Hannover ups forecast following 3Qs; shares fall
German reinsurer Hannover Re reported a “gratifying” third quarter result in which the group posted net income of EUR123.5mn.
But shares in the company fell more than 2 percent to EUR33.22 on the day (14 November) with investors disappointed about the full-year profit forecast that was upped by a relatively modest EUR30mn to EUR480mn.
Hannover Re was the latest reinsurer to benefit from the low claims environment that has seen industry players post strong quarterly earnings and also increase their full year outlooks.
Nonetheless, at EUR380.1mn, the group’s net income is up over 500 percent from the EUR61.9mn Hannover reported in the prior-year period.
“With our interim result we have put in place a strong platform for revising upwards and framing in more concrete terms our originally envisaged profit target for the full financial year - namely a return on equity of at least 15 percent. Against this backdrop we now anticipate a return on equity comfortably in excess of 15 percent and group net income of around EUR480mn or earnings of roughly EUR4 a share,” explained Hannover CEO Wilhelm Zeller.

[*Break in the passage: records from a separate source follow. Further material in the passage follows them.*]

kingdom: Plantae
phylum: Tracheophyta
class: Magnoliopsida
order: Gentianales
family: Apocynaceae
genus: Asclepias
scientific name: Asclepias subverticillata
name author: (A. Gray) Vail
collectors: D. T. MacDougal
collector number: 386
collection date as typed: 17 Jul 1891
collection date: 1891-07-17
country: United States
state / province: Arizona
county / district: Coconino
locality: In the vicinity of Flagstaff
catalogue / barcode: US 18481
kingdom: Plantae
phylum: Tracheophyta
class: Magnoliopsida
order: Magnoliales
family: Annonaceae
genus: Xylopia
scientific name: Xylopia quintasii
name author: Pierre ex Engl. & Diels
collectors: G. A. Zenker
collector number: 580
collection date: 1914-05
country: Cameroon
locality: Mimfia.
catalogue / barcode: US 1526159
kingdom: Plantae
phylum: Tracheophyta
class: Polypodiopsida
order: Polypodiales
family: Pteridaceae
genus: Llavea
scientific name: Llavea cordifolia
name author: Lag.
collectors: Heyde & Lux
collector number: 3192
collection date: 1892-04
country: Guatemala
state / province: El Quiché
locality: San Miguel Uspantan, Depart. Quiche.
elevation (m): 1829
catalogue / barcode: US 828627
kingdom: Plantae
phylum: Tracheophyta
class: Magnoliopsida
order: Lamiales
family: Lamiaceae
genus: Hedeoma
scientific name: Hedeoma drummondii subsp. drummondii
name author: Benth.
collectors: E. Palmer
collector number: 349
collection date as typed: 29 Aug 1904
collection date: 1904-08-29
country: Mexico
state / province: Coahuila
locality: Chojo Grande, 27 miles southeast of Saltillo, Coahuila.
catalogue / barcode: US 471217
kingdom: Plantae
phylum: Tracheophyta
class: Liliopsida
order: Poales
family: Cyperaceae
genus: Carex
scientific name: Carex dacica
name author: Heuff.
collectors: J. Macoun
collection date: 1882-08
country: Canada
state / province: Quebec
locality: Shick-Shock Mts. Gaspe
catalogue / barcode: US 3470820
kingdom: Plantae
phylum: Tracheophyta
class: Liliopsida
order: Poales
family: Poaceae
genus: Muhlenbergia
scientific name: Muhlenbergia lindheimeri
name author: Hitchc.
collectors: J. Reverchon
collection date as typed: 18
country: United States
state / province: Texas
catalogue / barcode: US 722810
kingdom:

The group’s return on equity was 18.3 percent after tax for the third quarter and 18.6 percent for the first nine months of 2006.
The company’s gross written premiums were down 4.1 percent for the quarter at EUR2.4bn and up 4.3 percent for the year to 30 September at EUR7.65bn. Net premiums earned were down 0.8 percent to EUR1.9bn during the third quarter and up 6.4 year for the year at EUR5.95bn.
“All underwriting business groups lived up to or indeed surpassed our expectations and delivered a healthy profit contribution,” added Zeller.
The company said that major losses in property and casualty reinsurance were only 3.1 percent of net premium, which underpinned a quarterly net income of EUR100.6mn, against a loss of EUR160.7mn last year. For the year so far the property and casualty reinsurance segment reported growth of almost 700 percent from EUR33.7mn in 2005 to EUR268.1mn.
However analyst William Hawkins of Keefe, Bruyette & Woods was bearish on the property and casualty division’s result.
He said: “The 97.2 percent 3Q06 combined ratio is slightly lower than expectations and there is a negligible impact from large losses (EUR12.1mn or 1.2 percentage points). We are not surprised that Hannover Re has not changed its much discussed policy of booking its normalised 8 percent catastrophe loading in spite of actual loss experience; however, we expect this to be a further focus of attention today (‘what are you doing with the profits?’)”.
Hawkins continued by pointing to the contributions from investments: “The main driver of the beat in non-life is actually the investment return, which at EUR210mn in 3Q06 is well ahead of our EUR123mn expectation and the run-rate implied by the EUR241mn return in 1H06. We believe that this is attributable to higher-than-expected unrealised capital gains”.
Hawkins was more upbeat about the group’s life reinsurance segment, adding: “EUR30mn of operating profit was in line with expectations and the 6.4 percent margin in 9M06 makes the 5 percent target for the full year look undemanding”.
Hawkins concluded: “We view these results as in line, with raised guidance that should not come as too much of a surprise to close Hannover Re-watchers.”